This distinction matters because when people talk about AI “replacing jobs,” they’re usually reacting to industrial decisions, not casual experimentation. Everyday users aren’t deciding staffing levels, production pipelines, or labor contracts. Corporations are. 

Here’s the uncomfortable truth: not every job that exists today is one we can, or should, preserve forever. We already live in a world where productivity has increased dramatically and wages have not kept pace, with automation steadily replacing labor for decades. AI didn’t invent this trend. It is just another factor accelerating it.

 

That doesn’t mean this growing movement may not be painful or destabilizing for some, but framing the issue solely as “AI stole our jobs” avoids deeper questions about population growth, labor expectations, and economic systems built on constant expansion and endless output.


One reason AI feels so disruptive right now is that its infrastructure, like huge data centers, are becoming more visible. But data centers aren’t new. We were already using them for email, social media, streaming services, financial transactions, cloud storage and online backups. AI has just increased the demand and number of data centers needed.

Training and running large models (the lingo used for AI software behavior) requires enormous amounts of electricity, cooling, and space for hardware.
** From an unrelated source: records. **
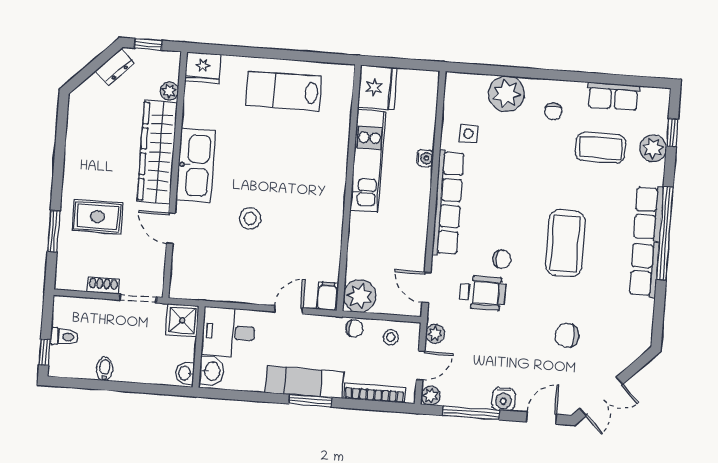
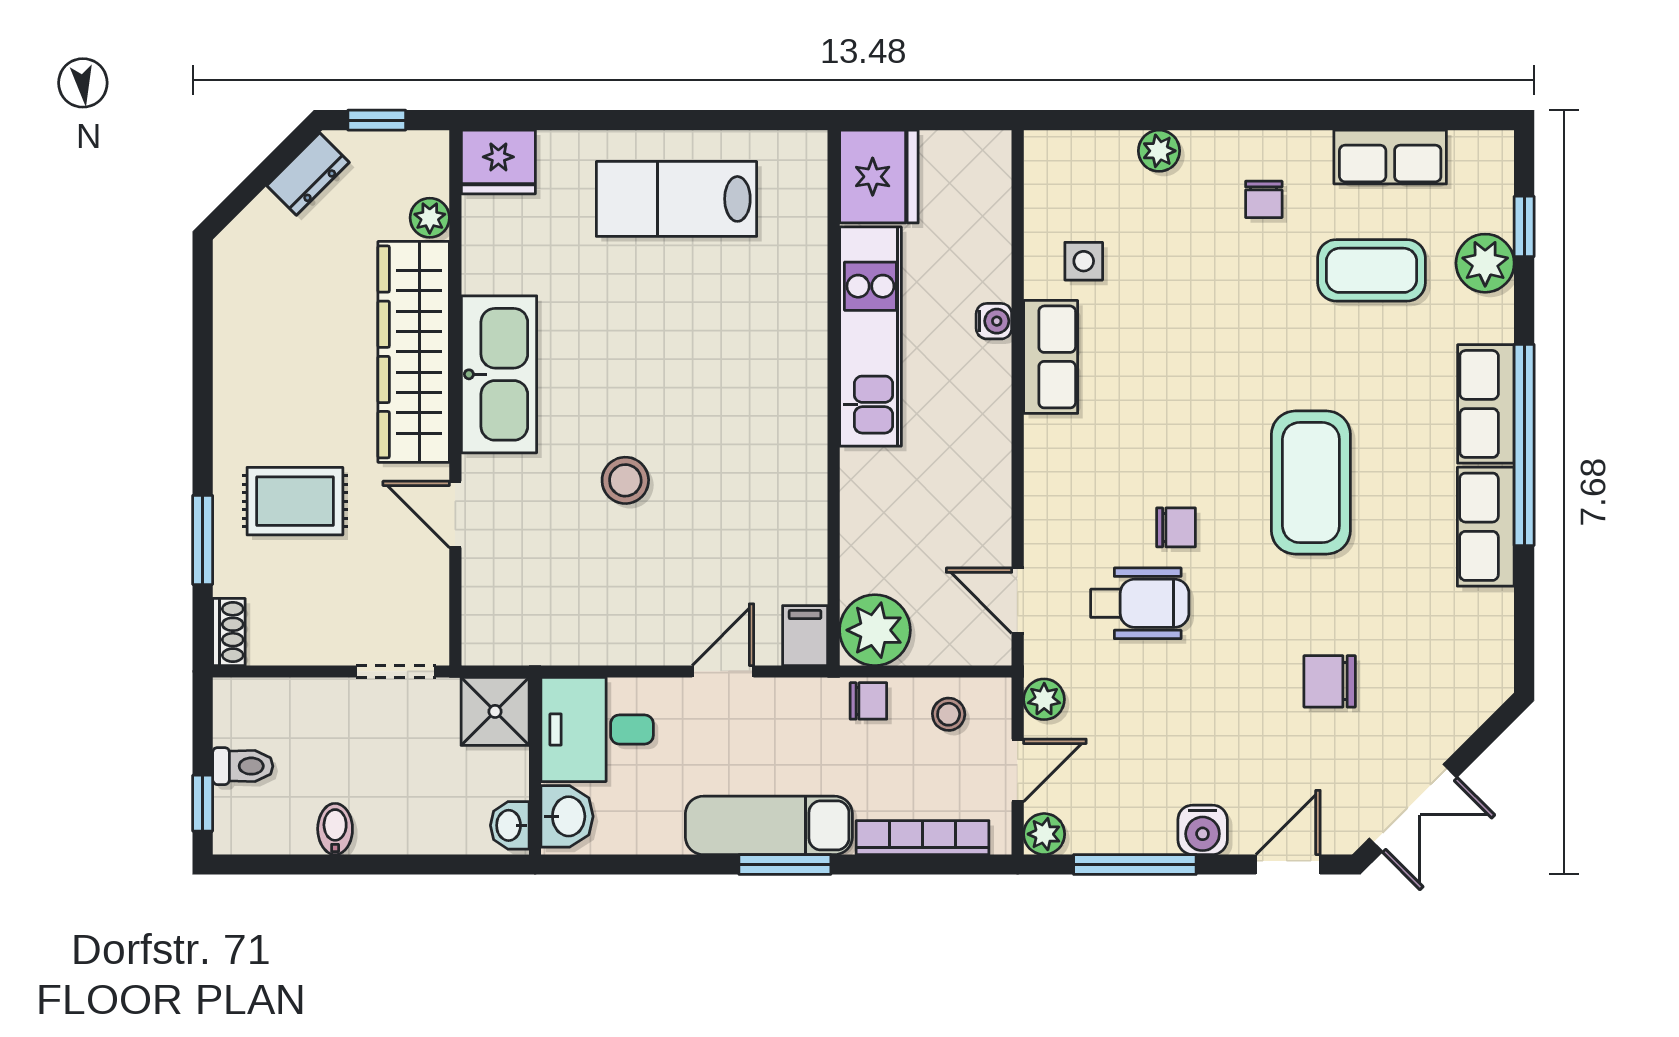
plant: (506, 94) -> (1159, 151), width x0.53, depth x0.53
row of seats: (448, 203) -> (1051, 357), width x0.50
shoe rack: (103, 286) -> (229, 632), moved, turned 90

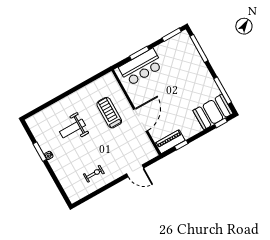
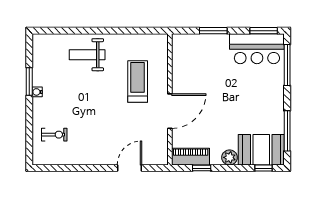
bar counter: (141, 67) -> (257, 49), moved
plant: (195, 128) -> (230, 157), added
weight bench: (73, 129) -> (87, 55), moved
door: (135, 171) -> (130, 168), swing flipped
exercise bike: (94, 174) -> (54, 135), moved

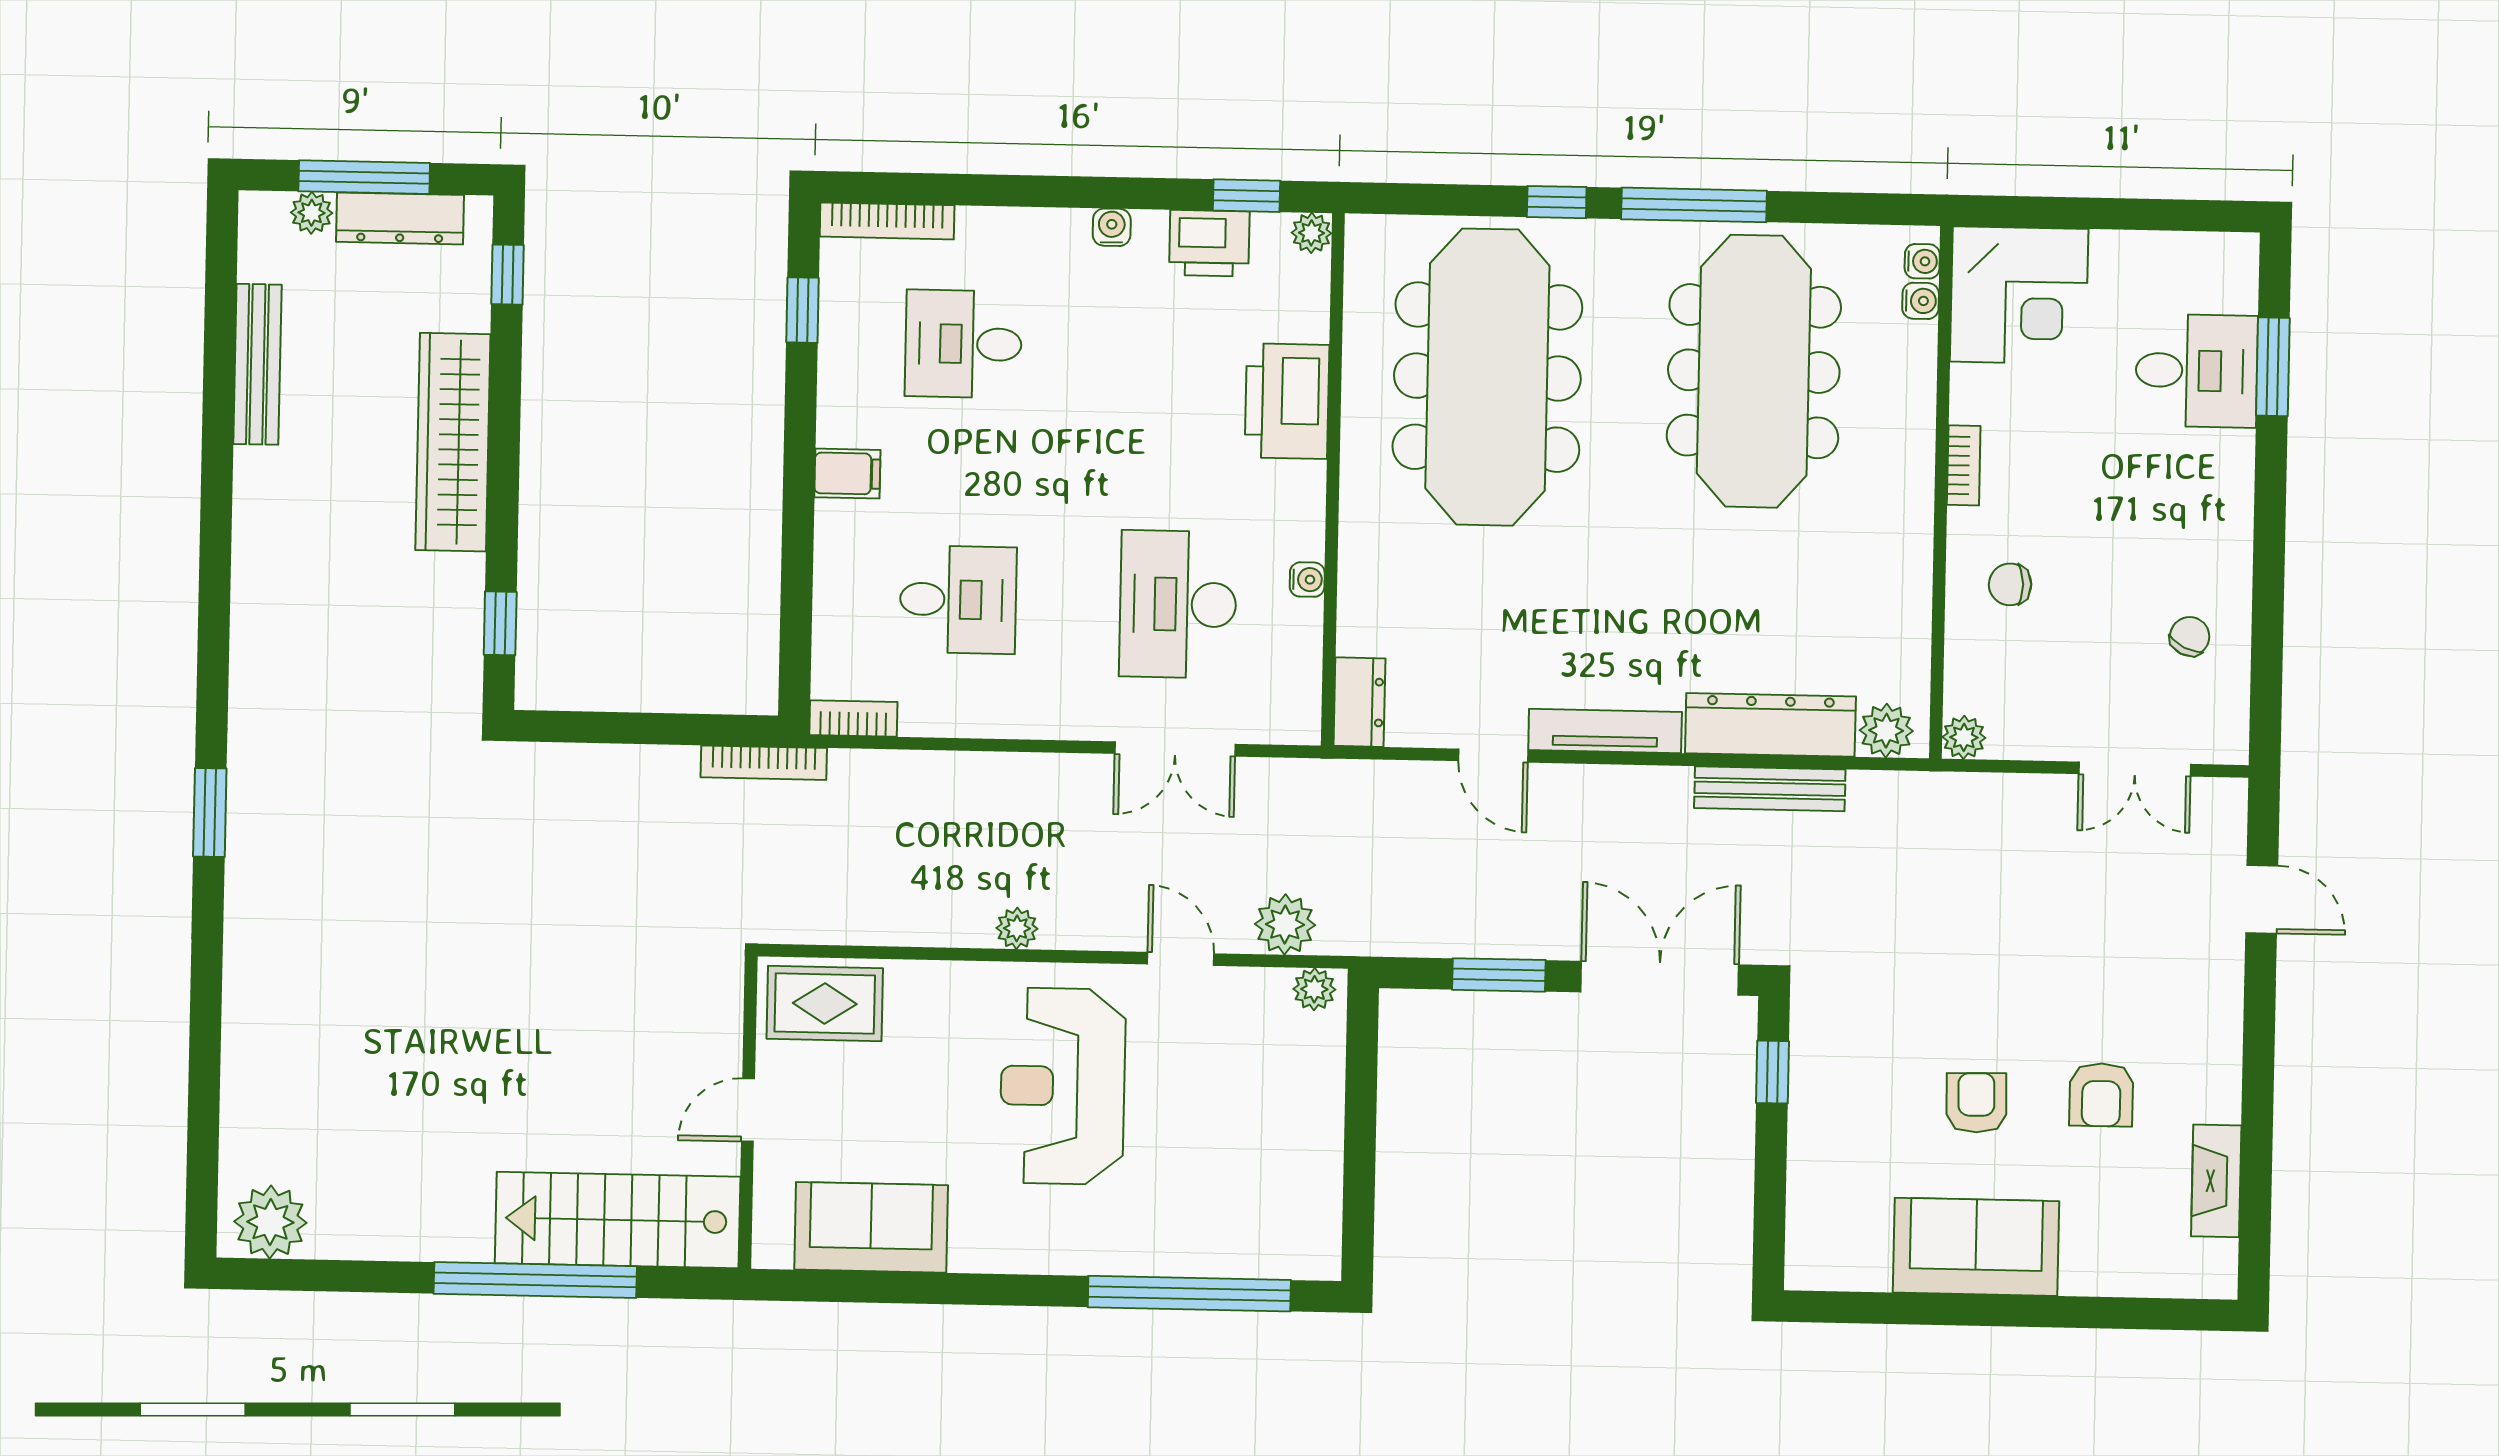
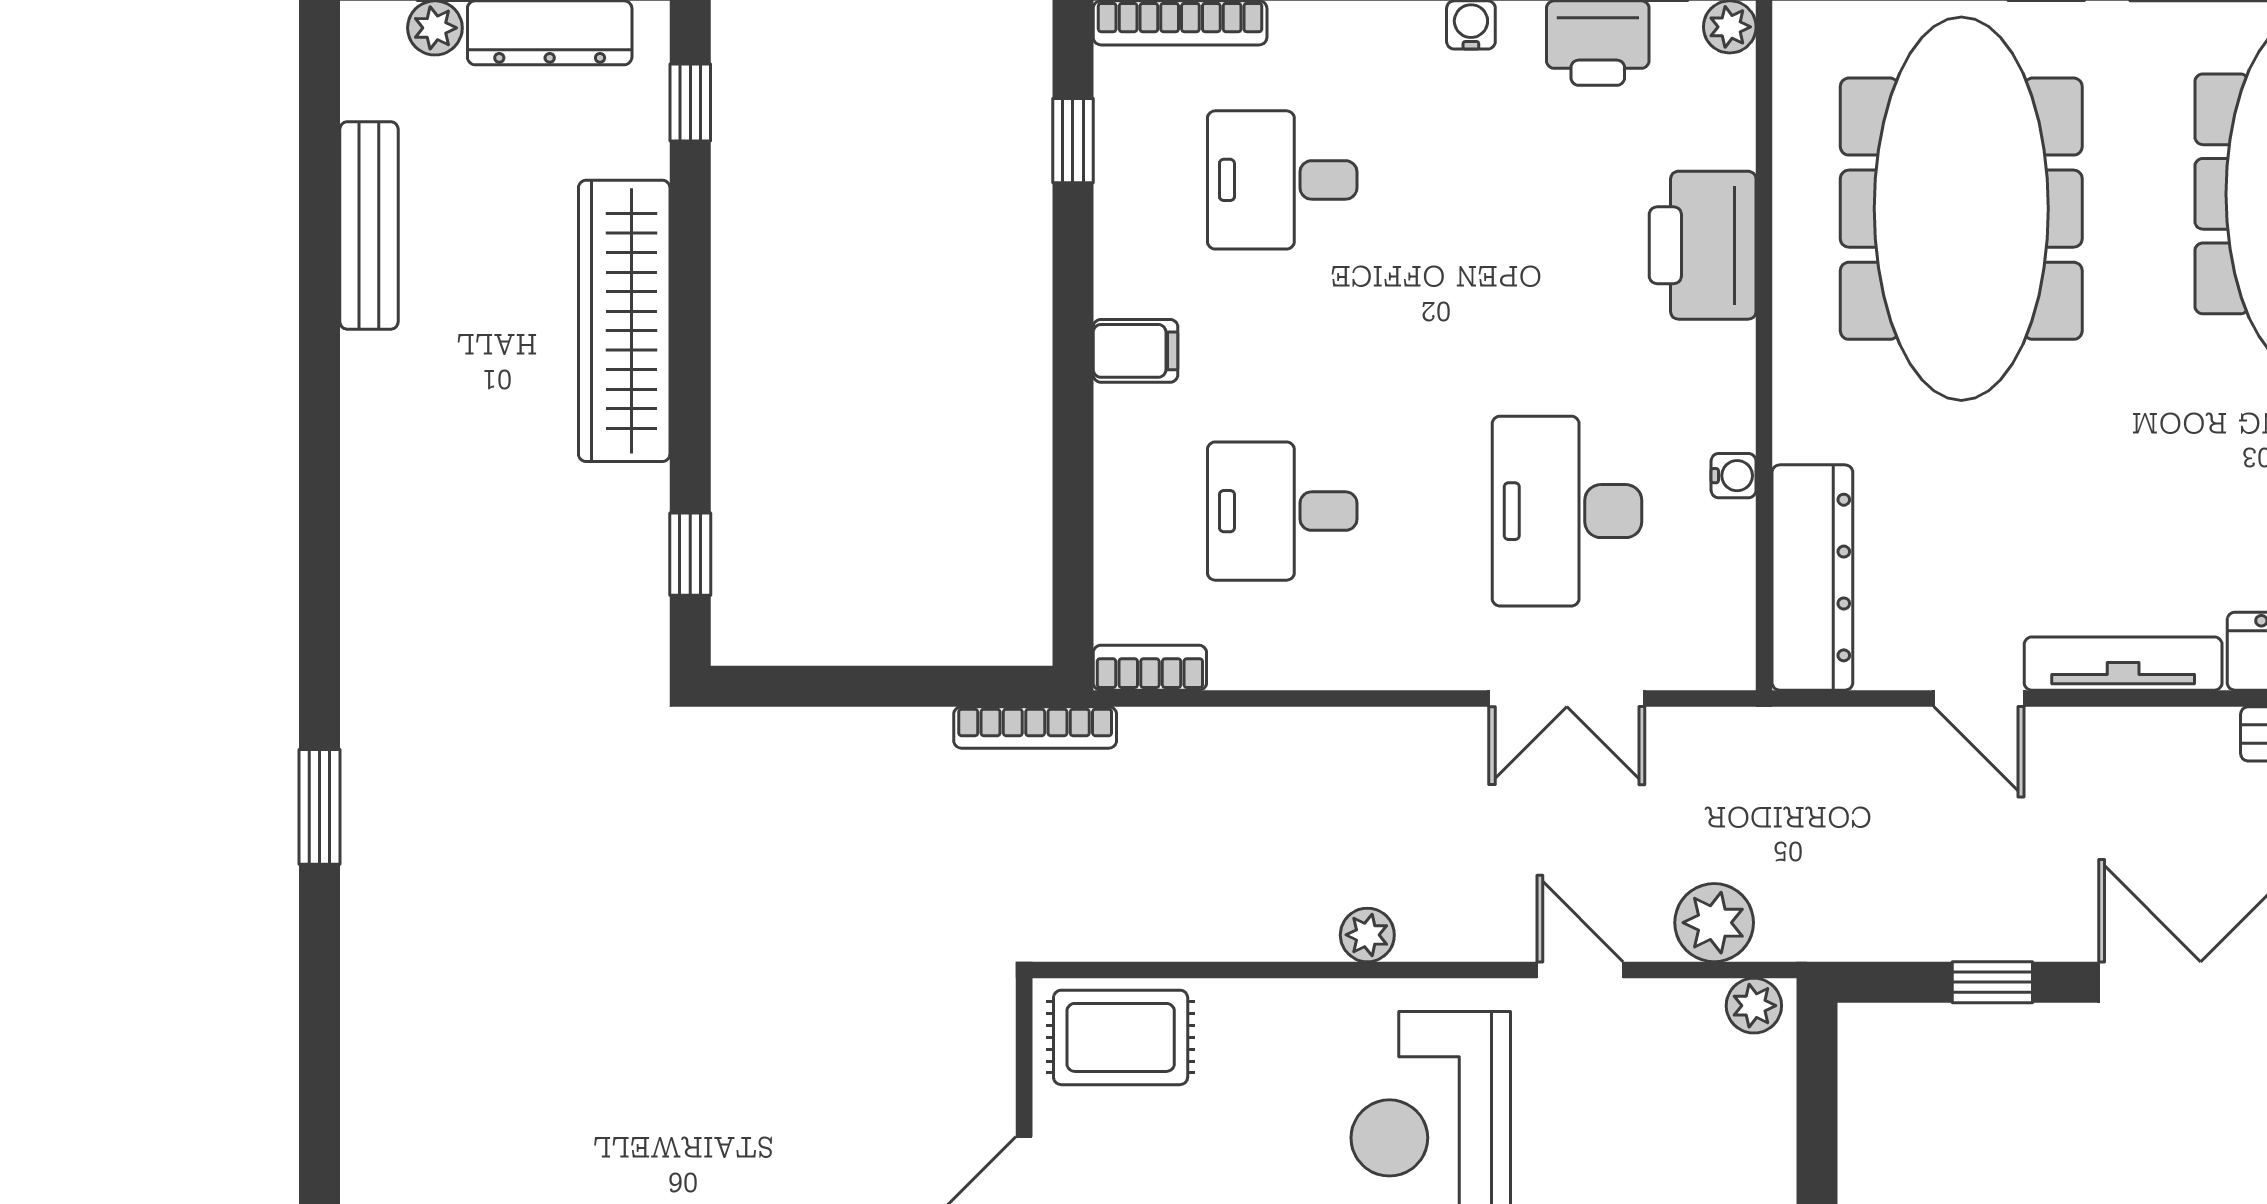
desk: (958, 600) -> (1282, 511), turned 180
dresser: (1359, 702) -> (1812, 578), width x1.96, depth x1.24
window: (1499, 975) -> (1992, 982), width x0.67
That’s why new data centers are often built in regions with lower land costs, existing energy infrastructure and favorable tax incentives. Hello Richland Parish.

Our region is uniquely positioned to appreciate these growing concerns as the Richland Parish data center introduces us to the reality of large-scale energy production, water usage, and grid strain for growing cloud-based technologies. Up until now, this reality has lived elsewhere, but now it’s in our backyard it feels different. 

Fears and concerns about the long-term costs and impact are justifiable, but the entities behind them are often reluctant to release specific data like estimates or long-term projections due to fears of lawsuits or harassment if any of their numbers are wrong. 

That doesn’t automatically make data centers evil, but communities deserve transparency about how facilities are powered, how much water they use, how emissions are managed, and who pays when infrastructure needs to expand its energy use or size. One day these questions may come with standardized answers, but for now with the everchanging tech landscape, they may remain more elusive than helpful.

Part of the problem is that people are typically told to celebrate innovation or fear it, rather than try to understand it. AI is just the next new tech “savior” or “boogey man,” depending on how you look at it. 

Moving forward without blind optimism or reflexive panic means learning how to educate ourselves when we have questions rather than rely on those with an agenda to tell us what to think and feel absent of any significant understanding. 

New technology can amplify efficiency, creativity, and access, or inequality, exploitation, and environmental strain. What it ultimately does depends less on algorithms and more on the economic, political, and ethical choices surrounding its deployment.

AI isn’t just on the periphery of our lives anymore; it’s something we are all interacting with, whether we realize it or not. I choose to engage in order to learn, but you don’t have to. The choice is yours.  


It’s AI Homework time! Ok, here are your last assignments kids. 

EXERCISE 1: If you would like to learn more about the newest AI models out there, here are a few resources you can check out:

MIT Technology Review  

A good resource for explaining what new AI systems actually do, why they matter, sans hype.

Stanford HAI (Human-Centered AI)  

Focuses on ethics, policy, labor, and long-term impacts of AI, not just technical capability. 

Partnership on AI  

A nonprofit that examines responsible AI, including governance and public interest concerns.

                    Mock-up of the completed Richland Data Center

EXERCISE 2: If you want to learn more about the Richland Parish data center, here are some resources you can check out:

DPR Construction — Project Page

Details about the data center’s design, size, and role in AI infrastructure.

Associated Press — Power Infrastructure Questions

A local AP report on the multi-billion-dollar power upgrade tied to the data center, electricity demand, and public financial concerns.  

KNOE Local Coverage — Northeast Louisiana Economic Development

Regional reporting on economic momentum tied to the data center and related infrastructure growth.

Aaand, that’s it. Just explore and learn. That’s really the quality that makes humans capable of building a better tomorrow.